During my recent series on “Why Most Published Research Findings Are False“, we talked a lot about bias and how it effects research. One of the classic ways of overcoming bias in research is either to 1) do a very large well publicized study that definitively addresses the question or 2) pull together all of the smaller studies that have been done and analyze their collective results. Option #2 is what is referred to as a meta-analysis, because we are basically analyzing a whole bunch of analyses.

Now those of you who are paying attention may wonder how effective that whole meta-analysis thing is. If there’s some sort of bias in either what gets published or all of the studies being done, wouldn’t a study of the studies show the same bias?

Well, yeah, it most certainly would. That’s why there’s a kind of cool visual tool available to people conducting these studies to take a quick look at the potential for bias. It’s called a funnel plot, and it looks exactly as you would expect it to:

Basically you take every study you can find about a topic, and you map the effect size noted on the x-axis, and the size of the study on the y-axis.  With random variation, the studies should look like a funnel: studies with small numbers of people/data points will vary a lot more than larger studies, and both will converge on the true effect size. This technique has been used since the 80s, but was popularized by the excitingly titled paper “Bias in Meta-Analysis Can Be Detected by a Simple Graphical Test”.  This paper pointed out that if you gather all studies together and don’t get a funnel shape, you may be looking at some bias. This bias doesn’t have to be on the part of the researchers by the way….publication bias would cause part of the funnel to go missing as well.

The principle behind all this is pretty simple: if what we’re looking at is a true effect size, our experiments will swing a bit around the middle. To use the coin toss analogy, a fairly weighted coin tossed 10 times will sometimes come up 3 heads, 7 tails or vice versa, but if you toss it 100 times it will probably be much closer to 50-50. The increased sample size increases the accuracy, but everything should be centered around the same number….the “true” effect size.

To give an interesting real life example, take the gender wage gap. Now most people know (or should know) that the commonly quoted “women earn 77 cents on the dollar” stat is misleading. The best discussion of this I’ve seen is Megan McArdle’s article here, and in it an interesting fact emerges: even controlling for everything possible, no study has found that women outearn men.  Even the American Enterprise Institute and the Manhattan Institute both put the gap at 94 to 97 cents on the dollar for women. At one point in the AEI article, they opine that such a small gap “may not be significant at all”, but that’s not entirely true. The fact that no one seems to find a small gap going the other direction actually suggests the gap may be real. In other words, if the true gap was zero, at least half of the studies should show women out earning men. If the mid-line is zero, we only have half the funnel. Now this doesn’t tell us what the right number is or why it’s there, but it is a pretty good indication that the gap is something other than zero. Please note: The McArdle article is from 2014, so if there’s new data that shows women out earn men in a study that controls for hours worked and education level, send it my way.

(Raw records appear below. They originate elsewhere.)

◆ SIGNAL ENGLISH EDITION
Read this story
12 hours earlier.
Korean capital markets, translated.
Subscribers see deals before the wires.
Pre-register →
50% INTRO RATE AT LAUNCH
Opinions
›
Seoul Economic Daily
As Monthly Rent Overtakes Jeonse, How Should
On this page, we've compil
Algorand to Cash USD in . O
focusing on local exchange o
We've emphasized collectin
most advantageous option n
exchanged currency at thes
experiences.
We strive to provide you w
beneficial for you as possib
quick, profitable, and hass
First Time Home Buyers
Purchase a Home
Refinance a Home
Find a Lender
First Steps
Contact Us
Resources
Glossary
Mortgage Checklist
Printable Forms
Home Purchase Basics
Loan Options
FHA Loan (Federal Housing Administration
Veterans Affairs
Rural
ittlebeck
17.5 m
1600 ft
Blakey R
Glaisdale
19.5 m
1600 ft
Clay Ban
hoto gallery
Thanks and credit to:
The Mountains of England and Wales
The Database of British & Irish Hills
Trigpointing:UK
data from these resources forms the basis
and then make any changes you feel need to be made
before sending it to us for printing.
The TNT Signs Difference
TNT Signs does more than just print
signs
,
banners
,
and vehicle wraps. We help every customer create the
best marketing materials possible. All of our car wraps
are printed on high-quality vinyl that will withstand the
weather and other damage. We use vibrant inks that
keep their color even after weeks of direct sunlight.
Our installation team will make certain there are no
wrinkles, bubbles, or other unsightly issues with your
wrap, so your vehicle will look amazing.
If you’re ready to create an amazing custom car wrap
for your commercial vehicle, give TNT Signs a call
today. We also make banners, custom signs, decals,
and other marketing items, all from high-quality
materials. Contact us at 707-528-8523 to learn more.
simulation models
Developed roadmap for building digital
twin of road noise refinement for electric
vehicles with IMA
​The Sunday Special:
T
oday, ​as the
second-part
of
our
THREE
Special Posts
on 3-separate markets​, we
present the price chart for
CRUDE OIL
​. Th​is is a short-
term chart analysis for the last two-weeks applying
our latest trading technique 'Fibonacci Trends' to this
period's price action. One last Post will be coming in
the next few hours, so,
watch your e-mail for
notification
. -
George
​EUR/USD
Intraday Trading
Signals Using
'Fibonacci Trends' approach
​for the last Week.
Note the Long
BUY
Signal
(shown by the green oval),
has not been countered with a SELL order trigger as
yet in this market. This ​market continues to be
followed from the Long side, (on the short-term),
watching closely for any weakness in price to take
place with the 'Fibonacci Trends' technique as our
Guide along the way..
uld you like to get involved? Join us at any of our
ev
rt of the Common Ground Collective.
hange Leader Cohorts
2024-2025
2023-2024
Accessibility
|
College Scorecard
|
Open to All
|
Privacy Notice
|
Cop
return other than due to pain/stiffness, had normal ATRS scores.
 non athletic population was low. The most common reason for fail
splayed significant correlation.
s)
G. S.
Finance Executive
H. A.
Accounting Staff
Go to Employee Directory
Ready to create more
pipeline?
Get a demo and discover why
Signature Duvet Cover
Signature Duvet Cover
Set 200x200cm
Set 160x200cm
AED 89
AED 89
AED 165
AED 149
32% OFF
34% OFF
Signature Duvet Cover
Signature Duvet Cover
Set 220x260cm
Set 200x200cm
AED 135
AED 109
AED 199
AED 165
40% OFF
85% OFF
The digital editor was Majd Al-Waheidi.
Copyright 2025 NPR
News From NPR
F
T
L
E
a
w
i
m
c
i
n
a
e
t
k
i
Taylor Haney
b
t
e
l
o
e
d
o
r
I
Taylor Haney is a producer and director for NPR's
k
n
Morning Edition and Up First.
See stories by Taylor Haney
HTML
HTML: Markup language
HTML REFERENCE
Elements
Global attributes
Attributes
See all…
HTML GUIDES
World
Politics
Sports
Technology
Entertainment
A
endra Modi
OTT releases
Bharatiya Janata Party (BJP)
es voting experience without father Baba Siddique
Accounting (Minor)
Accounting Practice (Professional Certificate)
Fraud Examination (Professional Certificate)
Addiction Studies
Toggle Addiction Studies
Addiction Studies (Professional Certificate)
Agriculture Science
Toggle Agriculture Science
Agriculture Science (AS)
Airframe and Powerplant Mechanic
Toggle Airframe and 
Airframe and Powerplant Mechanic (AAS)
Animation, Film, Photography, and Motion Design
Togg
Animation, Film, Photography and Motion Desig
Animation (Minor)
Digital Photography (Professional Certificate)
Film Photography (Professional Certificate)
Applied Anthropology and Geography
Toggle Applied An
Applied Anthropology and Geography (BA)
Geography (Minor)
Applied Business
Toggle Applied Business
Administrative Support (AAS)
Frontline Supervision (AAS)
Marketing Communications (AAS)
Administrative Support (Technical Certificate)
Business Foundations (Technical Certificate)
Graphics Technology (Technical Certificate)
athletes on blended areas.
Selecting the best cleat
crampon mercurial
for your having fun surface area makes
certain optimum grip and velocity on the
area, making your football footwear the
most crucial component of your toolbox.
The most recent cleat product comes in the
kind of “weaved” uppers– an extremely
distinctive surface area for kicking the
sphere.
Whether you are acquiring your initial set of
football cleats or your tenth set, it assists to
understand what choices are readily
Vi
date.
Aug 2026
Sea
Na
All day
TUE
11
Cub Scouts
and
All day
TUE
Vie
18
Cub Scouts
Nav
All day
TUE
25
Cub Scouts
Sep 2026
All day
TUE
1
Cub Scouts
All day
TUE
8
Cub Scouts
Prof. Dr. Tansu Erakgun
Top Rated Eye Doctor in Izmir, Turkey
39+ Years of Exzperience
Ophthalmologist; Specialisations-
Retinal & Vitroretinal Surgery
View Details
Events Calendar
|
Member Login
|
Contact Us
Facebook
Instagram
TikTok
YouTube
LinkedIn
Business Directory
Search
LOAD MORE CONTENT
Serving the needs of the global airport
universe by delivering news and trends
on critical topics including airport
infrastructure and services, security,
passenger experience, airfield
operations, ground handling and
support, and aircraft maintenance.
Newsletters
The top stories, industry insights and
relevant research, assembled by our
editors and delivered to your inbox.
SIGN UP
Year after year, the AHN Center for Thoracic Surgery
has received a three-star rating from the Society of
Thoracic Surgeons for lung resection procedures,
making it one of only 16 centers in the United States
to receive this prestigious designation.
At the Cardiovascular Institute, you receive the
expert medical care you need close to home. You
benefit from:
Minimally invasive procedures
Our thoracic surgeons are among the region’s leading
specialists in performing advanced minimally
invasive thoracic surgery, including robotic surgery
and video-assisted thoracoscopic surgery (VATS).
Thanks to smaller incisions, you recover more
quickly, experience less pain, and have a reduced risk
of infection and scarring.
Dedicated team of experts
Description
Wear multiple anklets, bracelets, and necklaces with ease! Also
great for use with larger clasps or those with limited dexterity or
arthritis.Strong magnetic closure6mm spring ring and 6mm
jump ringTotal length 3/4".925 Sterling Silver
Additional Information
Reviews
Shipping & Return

Anyway, the funnel plot is not without it’s problems. Unfortunately there’s not a lot of standards around how to use it, and changing the scale of the axis can make it look more or less convincing than it really should be. Additionally, if the number of studies is small, it is not as accurate. Finally, it should be noted that missing part of the funnel is not definitive proof that publication or other bias exists. It could be that those compiling the meta-analysis had a hard time finding all the studies done, or even that the effect size varies based on methodology.

Even with those problems, it’s an interesting tool to at least be aware of, as it is fairly frequently used and is not terribly hard to understand once you know what it is. You’re welcome.